Miss WintersThere can be no sexual equality while women exploit their physical appearance.

Not so much playing against type is Rigg, also that year’s (doomed) Bond girl. Rigg had just left The Avengers at this point, and like Honor Blackman before her, she dived straight into 007 (so to speak). It’s notable that only this and On Her Majesty’s Secret Service really register in her “bid” for transatlantic/ movie stardom. There were some later tentative explorations in the following decade, including a very short-lived US sitcom.

This may simply have been down to her performative preferences, but I’d suggest Rigg more naturally exudes a certain sternness over the kind of warmth that makes a movie star; she worked so well with Patrick Macnee because there was dynamite chemistry, Here, playing into clipped reserve as a rigid feminist, she more than holds her own, but the role is fairly thankless. Indeed, it’s not so different to the less-rigid Emily Blunt in the recent Jungle Cruise; a similar kind of part, except with more “heroics” latterly, since movie women can obviously now kick ass.

Compared to Mrs Peel – or even Tracy in OHMSS, which stood out as a genuinely felt romantic liaison – Sonya is somewhat functional and silly, required to show shock and outrage and prudishness until she duly discovers the lure of provocative attire and provocative Ivan. It’s impossible to tell whether she and Reed got on, although one can’t help but note Ivan’s reproof of Sonya’s renouncement of spirits: “Taken in moderation, it can greatly clarify the mind”. And not in moderation…?

PopescuMurderers? We are assassins!

There are many notables in the cast besides two OHMSS stars (Rigg and Savalas). A clutch of former Avengers faces show up including Roger Delgado, Peter Bowles, Jeremy Lloyd, Warren Mitchell and Vernon Dobtcheff.

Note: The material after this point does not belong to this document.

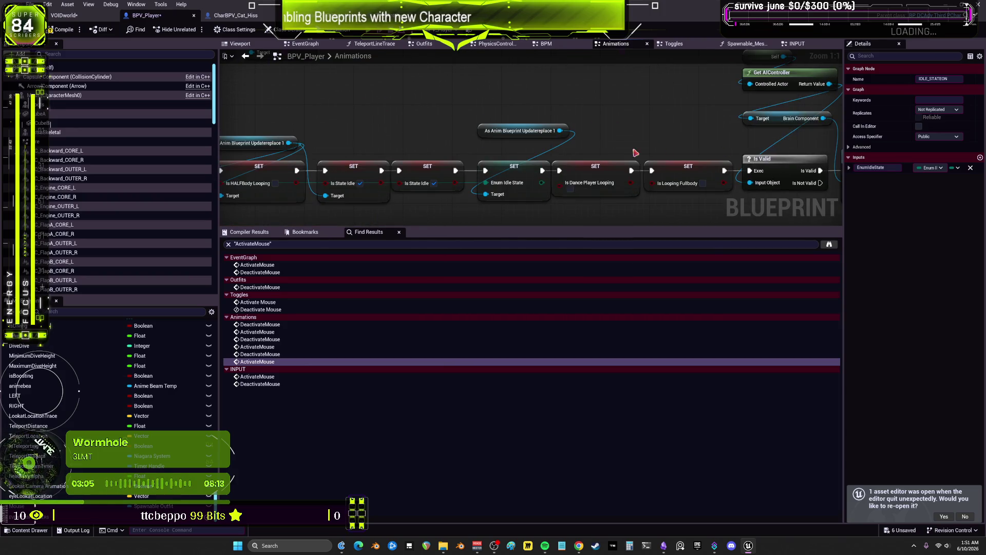
pyautogui.moveTo(438, 146); pyautogui.dragTo(679, 166)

Then there’s The Prisoner’s Kenneth Griffith. Later Bond villain Curd Jürgens is the Bureau’s German representative. We see Beryl Reid and Phillipe Noiret in the brothel scene – only one of them manages to be convincingly French.

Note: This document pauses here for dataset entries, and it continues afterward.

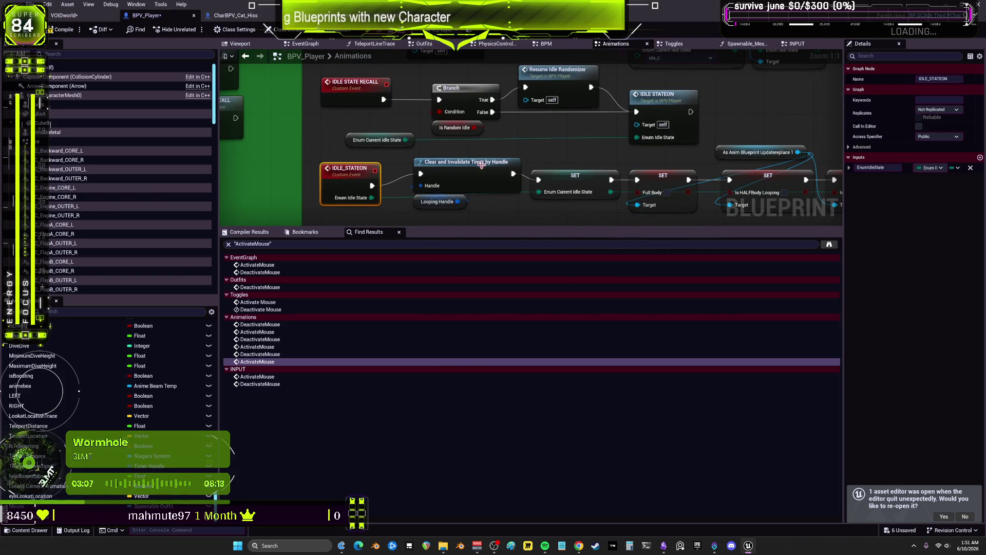
pyautogui.moveTo(441, 158)
pyautogui.mouseDown()
pyautogui.moveTo(458, 119)
pyautogui.moveTo(589, 135)
pyautogui.moveTo(544, 154)
pyautogui.mouseUp()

Madame OteroNo! Do not shoot the customers!

The script offers more than enough visual gags, from the attempt to kill Ivan before the initial meeting is even over (“One should always applaud initiative”) to the bomb in a bratwurst (“A sausage – this is indeed a place of fun!”) It’s also notable for trendy lost tech (zeppelins, which were enjoying something of a revival around this time – see also The HindenbergZeppelinChitty Chitty Bang Bang and The Island at the Top of the World) that would again find retro-favour later on.

I’d almost suggest The Assassination Bureau could withstand a remake, if you didn’t know they’d make a hash of it. It’s a picture that, thanks to its lustre – the score, Reed, Rigg –lingers in the mind as more rewarding than it actually is. It had no shortage of potential.